La giustizia è uguale per tutti e quindi vale anche per lei, per Daniza. Se la trattiamo come una femmina umana è come se portassimo un orso bianco all’equatore. Non importa che il trattamento di cui parlo è quello dei Tg o dei social. C’è un concetto tecnico importante, è quello di specie aliena: non sono quelle che vengono da Marte, si tratta degli animali che per caso, per sfortuna, o per mille altri motivi si trovano a vivere in ambienti ecologici diversi da quelli previsti dalla natura. Per esempio, i pesci siluro nel Po o i pappagalli a Roma, dove abito.

Se andate al bioparco della mia città vi fate una cultura sui pesci alieni. Che sono i pesci che non vivono nelle acque italiane e che quindi – non per colpa loro – le devastano.



Ora, se succede che ai motori di ricerca risulta molto più facile trovare l’orsa che le suore; se c’è chi con l’orsa Daniza si è cambiato l’immagine del profilo; se scrivere, come fa Chiara Geloni, che salvare un passerotto o un bambino abbandonato non è la stessa cosa e fa scoppiare la caccia alle streghe, vuol dire che ci sono dei problemi. 

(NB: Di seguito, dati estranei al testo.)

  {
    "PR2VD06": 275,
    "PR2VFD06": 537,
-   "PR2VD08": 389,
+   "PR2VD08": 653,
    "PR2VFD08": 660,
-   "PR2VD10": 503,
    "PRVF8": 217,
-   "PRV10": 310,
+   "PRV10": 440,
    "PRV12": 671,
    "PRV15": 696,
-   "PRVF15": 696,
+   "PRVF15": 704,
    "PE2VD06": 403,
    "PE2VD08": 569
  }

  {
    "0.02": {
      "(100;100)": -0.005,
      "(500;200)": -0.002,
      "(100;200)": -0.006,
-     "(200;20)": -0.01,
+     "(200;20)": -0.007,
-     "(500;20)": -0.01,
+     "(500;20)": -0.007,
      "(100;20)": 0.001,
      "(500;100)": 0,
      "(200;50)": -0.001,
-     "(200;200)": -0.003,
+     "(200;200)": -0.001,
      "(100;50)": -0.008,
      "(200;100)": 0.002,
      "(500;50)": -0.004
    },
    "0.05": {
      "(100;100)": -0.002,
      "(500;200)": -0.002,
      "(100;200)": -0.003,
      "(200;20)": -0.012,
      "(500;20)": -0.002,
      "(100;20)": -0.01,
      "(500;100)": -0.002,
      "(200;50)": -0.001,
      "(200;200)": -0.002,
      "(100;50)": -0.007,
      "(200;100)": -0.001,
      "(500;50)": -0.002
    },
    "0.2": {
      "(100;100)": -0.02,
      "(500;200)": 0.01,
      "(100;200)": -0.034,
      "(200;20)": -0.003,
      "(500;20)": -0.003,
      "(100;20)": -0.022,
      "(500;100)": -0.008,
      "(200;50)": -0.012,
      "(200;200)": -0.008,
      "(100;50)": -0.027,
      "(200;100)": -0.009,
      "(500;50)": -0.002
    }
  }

Potrei raccontare che nel mio quartiere chiudono i negozi di alimentari al dettaglio e siamo al terzo, dico terzo, negozio-boutique per cibo e accessori per animali. Potrei raccontare di Esmeralda, venuta in Italia dal Venezuela a sopravvivere – non scendo in particolari sui modi che aveva trovato – e che un anno fa aveva due occhi così quando al Colosseo faceva i conti in tasca alle gattare e pensava ai fratellini che aveva lasciato senza cibo in Venezuela. Ma io, questi discorsi non voglio farli, perché non voglio scivolare dalle parti della Caritas, del religioso, e del discorso anima-corpo. 

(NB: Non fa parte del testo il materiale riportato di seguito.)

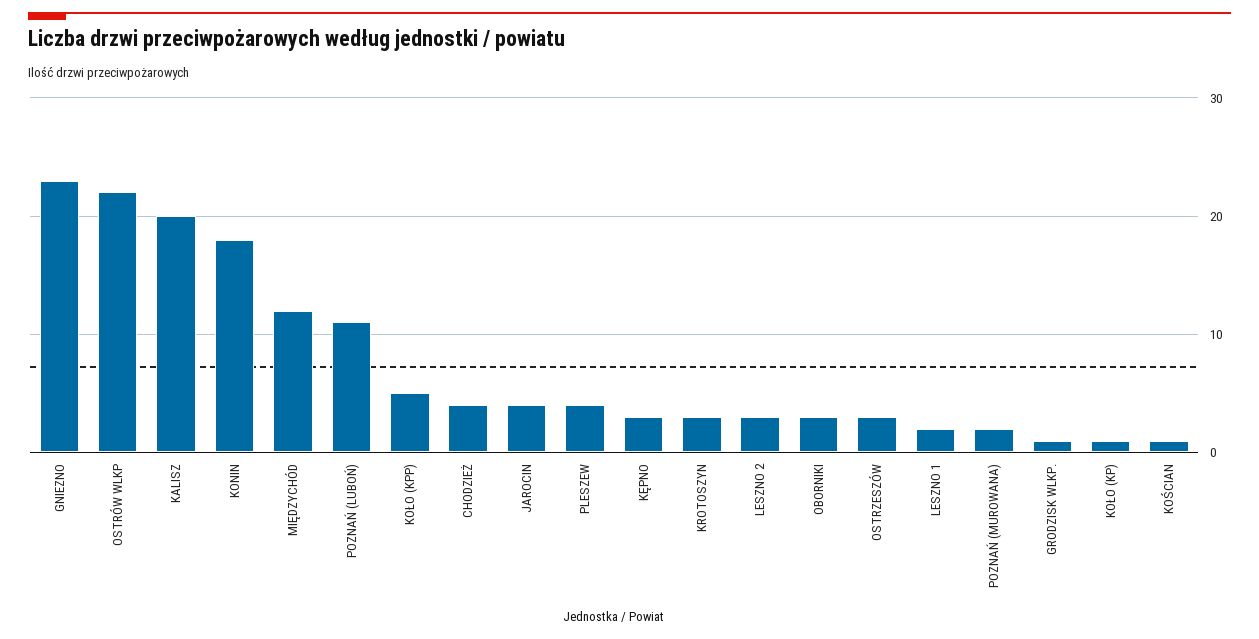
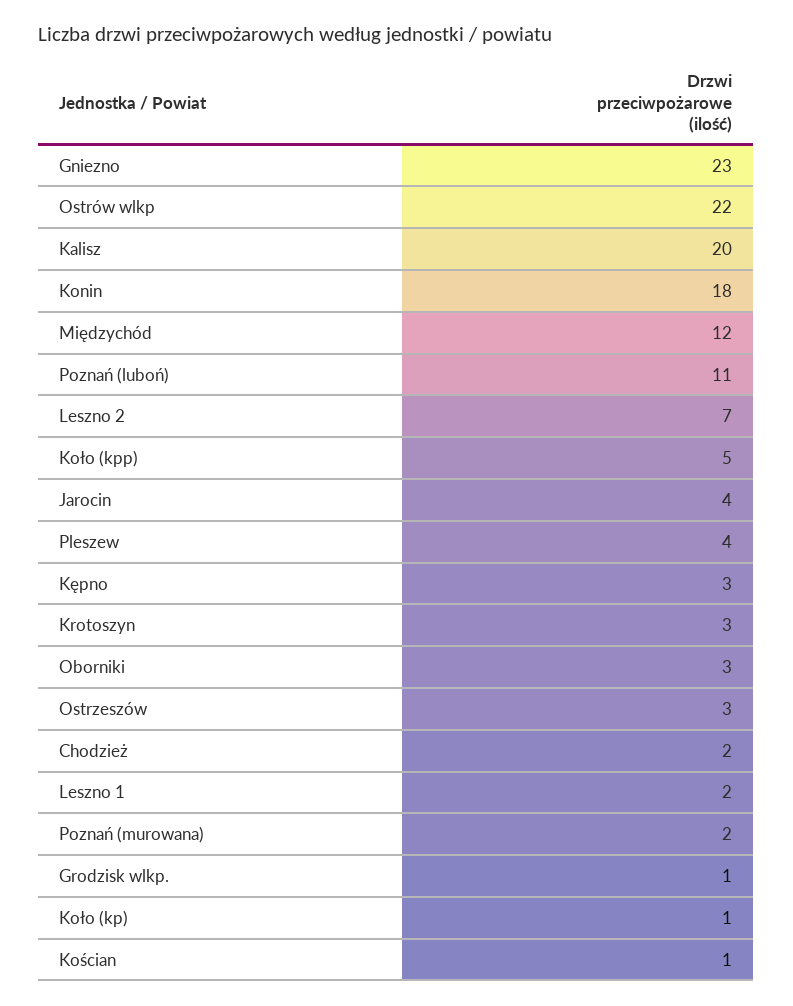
  {
    "GNIEZNO": 23,
    "OSTRÓW WLKP": 22,
    "KALISZ": 20,
    "KONIN": 18,
    "MIĘDZYCHÓD": 12,
    "POZNAŃ (LUBOŃ)": 11,
    "KOŁO (KPP)": 5,
-   "CHODZIEŻ": 4,
+   "CHODZIEŻ": 2,
    "JAROCIN": 4,
    "PLESZEW": 4,
    "KĘPNO": 3,
    "KROTOSZYN": 3,
-   "LESZNO 2": 3,
+   "LESZNO 2": 7,
    "OBORNIKI": 3,
    "OSTRZESZÓW": 3,
    "LESZNO 1": 2,
    "POZNAŃ (MUROWANA)": 2,
    "GRODZISK WLKP.": 1,
    "KOŁO (KP)": 1,
    "KOŚCIAN": 1
  }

È parlando degli animali che voglio dire che la morale e la giustizia sono una cosa seria. Se un cane levriero rimane paralizzato per malattia, è etico costruirgli attorno un carrello che funga da sedia a rotelle, e condannarlo a trascinarsi così per il resto della vita? È indubbio, che se l’emiparesi accadesse a mio figlio la domanda non si porrebbe neppure, ma il cane siamo sicuri che lo voglia? In quel carrello-sedia a rotelle c’è rispetto verso l’animale? o forse i padroni sono troppo attenti a tutelare la dimensione umana del loro modo di voler bene a degli animali? Ci poniamo il problema della qualità di vita nel “fine vita” e non ce la poniamo trattando un animale come fosse un uomo? Chi ha sbagliato nel caso di Daniza, paghi: ma chiediamoci se non stiamo facendo come l’uomo del carrello, se non stiamo trasformando Daniza in una specie aliena, se non la stiamo chiudendo in una storia che non le appartiene.

Da piccole, le bambine giocavano con le bambole. Le vestivano, le cullavano, e le portavano a spasso per il corridoio. Erano bambine ed erano bambole. Non è che i grandi dovevano spiegare alla bambina che la bambola era una bambola. La bambina lo sa che sta giocando a mamma e figlia, e sa come deve trattare la bambola: da bambola. Perché una bambina che gioca con una bambola è una bambina che fa la bambina. Ma se una donna adulta porta in giro una carrozzina con un bambolotto ha perso la ragione. Cosa ci è successo davanti alla morte di un’orsa? Guardiamo la carrozzina del nostro cuore di uomini e chiediamoci, cosa c’è dentro: un’orsa o un essere umano?